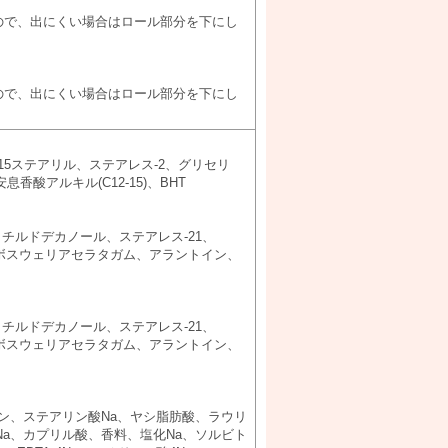
ので、出にくい場合はロール部分を下にし
ので、出にくい場合はロール部分を下にし
15ステアリル、ステアレス-2、グリセリ
香酸アルキル(C12-15)、BHT
チルドデカノール、ステアレス-21、
ボスウェリアセラタガム、アラントイン、
チルドデカノール、ステアレス-21、
ボスウェリアセラタガム、アラントイン、
リン、ステアリン酸Na、ヤシ脂肪酸、ラウリ
Na、カプリル酸、香料、塩化Na、ソルビト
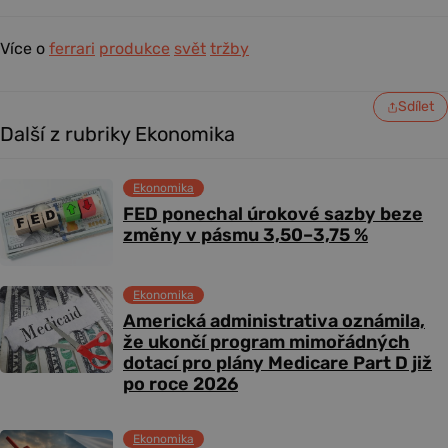
Více o
ferrari
produkce
svět
tržby
Sdílet
Další z rubriky Ekonomika
Ekonomika
FED ponechal úrokové sazby beze
změny v pásmu 3,50–3,75 %
Ekonomika
Americká administrativa oznámila,
že ukončí program mimořádných
dotací pro plány Medicare Part D již
po roce 2026
Ekonomika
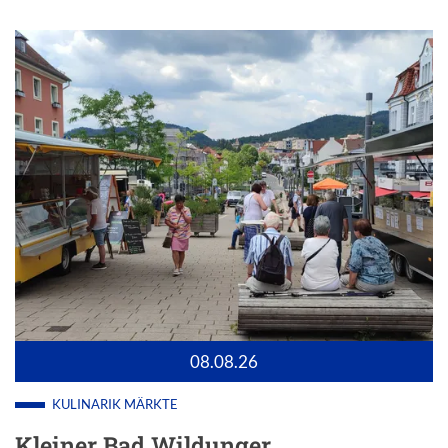
08.08.26
KULINARIK
MÄRKTE
Kleiner Bad Wildunger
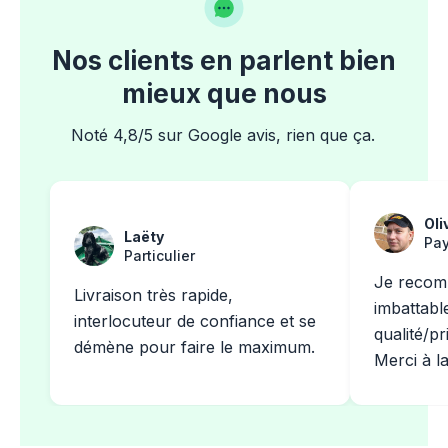
Nos clients en parlent bien
mieux que nous
Noté 4,8/5 sur Google avis, rien que ça.
Oli
Laëty
Pay
Particulier
Je recom
Livraison très rapide,
imbattabl
interlocuteur de confiance et se
qualité/pr
démène pour faire le maximum.
Merci à l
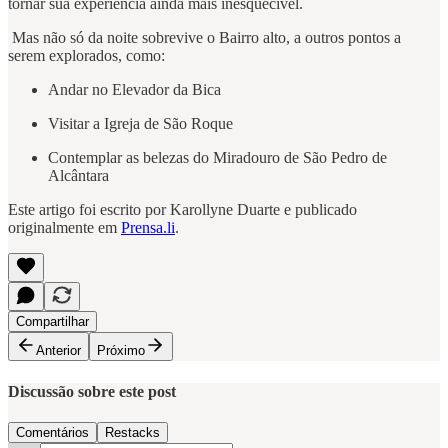
tornar sua experiência ainda mais inesquecível.
Mas não só da noite sobrevive o Bairro alto, a outros pontos a
serem explorados, como:
Andar no Elevador da Bica
Visitar a Igreja de São Roque
Contemplar as belezas do Miradouro de São Pedro de
Alcântara
Este artigo foi escrito por Karollyne Duarte e publicado
originalmente em
Prensa.li
.
Compartilhar
Anterior
Próximo
Discussão sobre este post
Comentários
Restacks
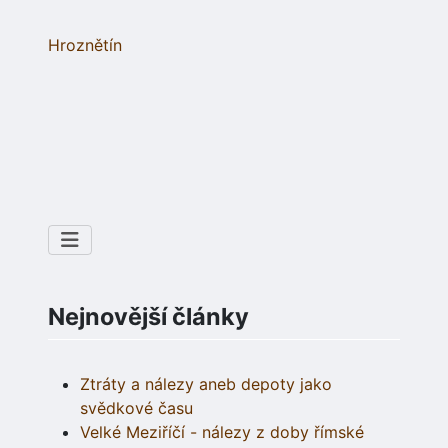
Hroznětín
Nejnovější články
Ztráty a nálezy aneb depoty jako
svědkové času
Velké Meziříčí - nálezy z doby římské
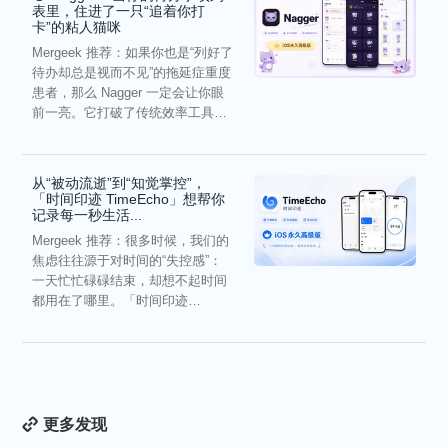
表里，住进了一只“追着你打
卡”的粘人猫咪
Mergeek 推荐：如果你也是“列好了
待办却总是视而不见”的拖延症重度
患者，那么 Nagger 一定会让你眼
前一亮。它打破了传统效率工具冰
冷被动的僵...
从“被动流逝”到“知觉掌控”，
「时间印迹 TimeEcho」想帮你
记录每一秒生活...
Mergeek 推荐：很多时候，我们的
焦虑往往源于对时间的“失控感”：
一天忙忙碌碌结束，却想不起时间
都用在了哪里。「时间印迹
TimeEcho」的出现...
更多发现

========

— The problem —
Restate every line of the data above word for word, with the images removed.

— The answer —
ので、出にくい場合はロール部分を下にし
ので、出にくい場合はロール部分を下にし
15ステアリル、ステアレス-2、グリセリ
香酸アルキル(C12-15)、BHT
チルドデカノール、ステアレス-21、
ボスウェリアセラタガム、アラントイン、
チルドデカノール、ステアレス-21、
ボスウェリアセラタガム、アラントイン、
リン、ステアリン酸Na、ヤシ脂肪酸、ラウリ
Na、カプリル酸、香料、塩化Na、ソルビト
Více o
ferrari
produkce
svět
tržby
Sdílet
Další z rubriky Ekonomika
Ekonomika
FED ponechal úrokové sazby beze
změny v pásmu 3,50–3,75 %
Ekonomika
Americká administrativa oznámila,
že ukončí program mimořádných
dotací pro plány Medicare Part D již
po roce 2026
Ekonomika
08.08.26
KULINARIK
MÄRKTE
Kleiner Bad Wildunger
Nos clients en parlent bien
mieux que nous
Noté 4,8/5 sur Google avis, rien que ça.
Oli
Laëty
Pay
Particulier
Je recom
Livraison très rapide,
imbattabl
interlocuteur de confiance et se
qualité/pr
démène pour faire le maximum.
Merci à l
tornar sua experiência ainda mais inesquecível.
Mas não só da noite sobrevive o Bairro alto, a outros pontos a
serem explorados, como:
Andar no Elevador da Bica
Visitar a Igreja de São Roque
Contemplar as belezas do Miradouro de São Pedro de
Alcântara
Este artigo foi escrito por Karollyne Duarte e publicado
originalmente em
Prensa.li
.
Compartilhar
Anterior
Próximo
Discussão sobre este post
Comentários
Restacks
Hroznětín
Nejnovější články
Ztráty a nálezy aneb depoty jako
svědkové času
Velké Meziříčí - nálezy z doby římské
表里，住进了一只“追着你打
卡”的粘人猫咪
Mergeek 推荐：如果你也是“列好了
待办却总是视而不见”的拖延症重度
患者，那么 Nagger 一定会让你眼
前一亮。它打破了传统效率工具冰
冷被动的僵...
从“被动流逝”到“知觉掌控”，
「时间印迹 TimeEcho」想帮你
记录每一秒生活...
Mergeek 推荐：很多时候，我们的
焦虑往往源于对时间的“失控感”：
一天忙忙碌碌结束，却想不起时间
都用在了哪里。「时间印迹
TimeEcho」的出现...
更多发现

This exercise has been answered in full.